*Work required*.
Can you output as a numbered list, with blank lines dropped, the lines in the items below, starting at the line containing "para las nuevas" and ending at the line containing "como agronomía, biotecnología, negocios"?

*Extracted information*.

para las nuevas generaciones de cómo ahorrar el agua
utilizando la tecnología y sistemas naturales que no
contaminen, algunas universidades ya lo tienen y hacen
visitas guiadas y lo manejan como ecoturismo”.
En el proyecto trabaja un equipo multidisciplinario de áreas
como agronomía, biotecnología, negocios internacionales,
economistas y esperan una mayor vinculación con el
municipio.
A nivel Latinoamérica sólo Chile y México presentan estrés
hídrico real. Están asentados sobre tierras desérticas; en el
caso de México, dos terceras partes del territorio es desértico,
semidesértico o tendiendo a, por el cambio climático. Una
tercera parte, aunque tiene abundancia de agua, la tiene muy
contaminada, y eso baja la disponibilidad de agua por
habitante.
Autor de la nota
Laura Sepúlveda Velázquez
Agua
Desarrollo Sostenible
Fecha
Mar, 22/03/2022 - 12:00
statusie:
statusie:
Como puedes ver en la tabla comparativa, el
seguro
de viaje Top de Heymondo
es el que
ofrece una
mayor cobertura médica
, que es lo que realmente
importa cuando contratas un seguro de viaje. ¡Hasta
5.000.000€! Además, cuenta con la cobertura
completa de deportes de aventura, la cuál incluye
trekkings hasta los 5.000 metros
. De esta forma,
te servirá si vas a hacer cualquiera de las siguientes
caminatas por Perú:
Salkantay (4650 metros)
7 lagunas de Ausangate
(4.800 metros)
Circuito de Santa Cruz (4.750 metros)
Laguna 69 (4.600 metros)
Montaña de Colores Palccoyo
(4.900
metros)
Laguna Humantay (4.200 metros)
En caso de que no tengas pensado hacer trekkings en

==

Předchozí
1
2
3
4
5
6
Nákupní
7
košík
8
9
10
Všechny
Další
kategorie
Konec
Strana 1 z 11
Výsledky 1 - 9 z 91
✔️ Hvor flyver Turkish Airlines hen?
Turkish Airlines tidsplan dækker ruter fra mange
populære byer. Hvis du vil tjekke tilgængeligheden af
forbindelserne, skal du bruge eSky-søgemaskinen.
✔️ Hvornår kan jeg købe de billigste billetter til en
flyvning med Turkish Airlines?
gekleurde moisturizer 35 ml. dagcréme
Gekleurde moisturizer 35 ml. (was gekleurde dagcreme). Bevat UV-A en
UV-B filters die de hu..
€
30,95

*Response to this task*.
1. para las nuevas generaciones de cómo ahorrar el agua
2. utilizando la tecnología y sistemas naturales que no
3. contaminen, algunas universidades ya lo tienen y hacen
4. visitas guiadas y lo manejan como ecoturismo”.
5. En el proyecto trabaja un equipo multidisciplinario de áreas
6. como agronomía, biotecnología, negocios internacionales,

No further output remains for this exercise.